### [TASKS]
[A] Could you sum up the Ligeti centenary passage in two sentences?
[B] Can you write out the part of the Ligeti centenary passage that opens with the words containing "Requiem, which requires" and closes with "to learn it."?
-------- PROVIDED PASSAGE --------
The Ligeti 100 continues to rumble on, with centenary concerts in Hungary and around the world, and the audience shows more and more enthusiasm for the  futuristic and modern masterpieces of one of Hungary’s most famous composers. We recently wrote about a concert by Péter Eötvös and Klangforum Wien, and soon Eötvös – one of the most knowledgeable stewards of Ligeti’s immense legacy – will conduct the composer’s works again at Müpa Budapest, this time with Concerto Budapest.

The second half of the concert on 18 May will feature the Requiem, one of the most influential works in 20th century music history, and well known even to those who are not particularly interested in classical music from the film 2001: A Space Odyssey. This monumental work for two mixed choirs, a large orchestra and soprano and mezzo-soprano solos was commissioned by Swedish Radio in the first half of the 1960s. Ligeti spoke of the well-known work, written to an ancient text, in an interview with Péter Várnai:

“It has my own fears, real experiences, a lot of childhood fear fantasy, but also their release. So that I really do not have be afraid.”

Requiem, which requires a great deal of preparation, is rarely heard on concert hall programmes today because of the unusually long rehearsal process required to perform it. During the rehearsals for the premiere, Ligeti received a telegram from the choirmaster asking him to come to Stockholm immediately because they were all terrified of the piece, feeling unable to learn it.

“Of course they knew, they just took everything too seriously . (…) I explained to the choir that it’s good if their singing isn’t completely perfect. They should try to approach the rhythmic and melodic accuracy of the score, but it’s okay if they make small mistakes, the mistakes are calculated,”

– the composer said.

The Requiem has an indescribable effect on the listener: even recorded, it evokes a powerful catharsis and stays with us for a long time afterwards – and in live performance it promises to be a life-changing experience.
-------- RAW DATA --------
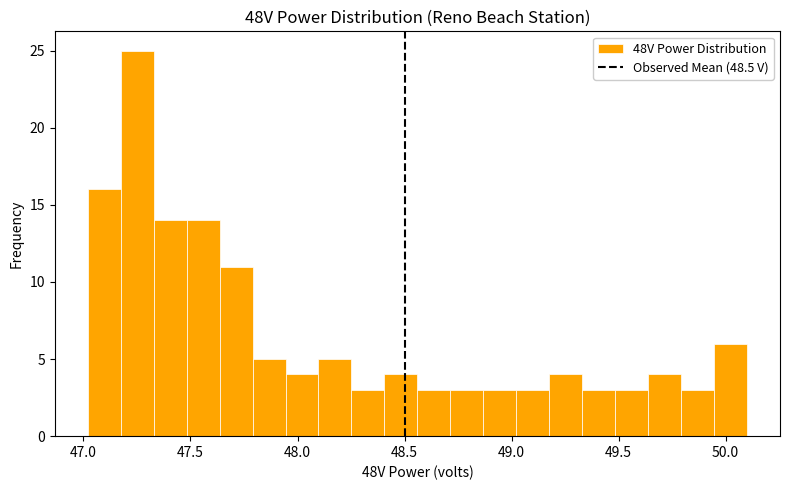

Read against the x-axis, roughly where is the centre of the tallest bar?

47.25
--------
### [RESULTS FOR THE EXERCISE]
[A] As part of the Ligeti 100 centenary celebrations, Péter Eötvös will conduct Ligeti's works with Concerto Budapest at Müpa Budapest. On 18 May, the second half of the concert will feature the Requiem, an influential work that Swedish Radio commissioned in the first half of the 1960s and that is rarely performed today because of its unusually long rehearsal process.

[B]
Requiem, which requires a great deal of preparation, is rarely heard on concert hall programmes today because of the unusually long rehearsal process required to perform it. During the rehearsals for the premiere, Ligeti received a telegram from the choirmaster asking him to come to Stockholm immediately because they were all terrified of the piece, feeling unable to learn it.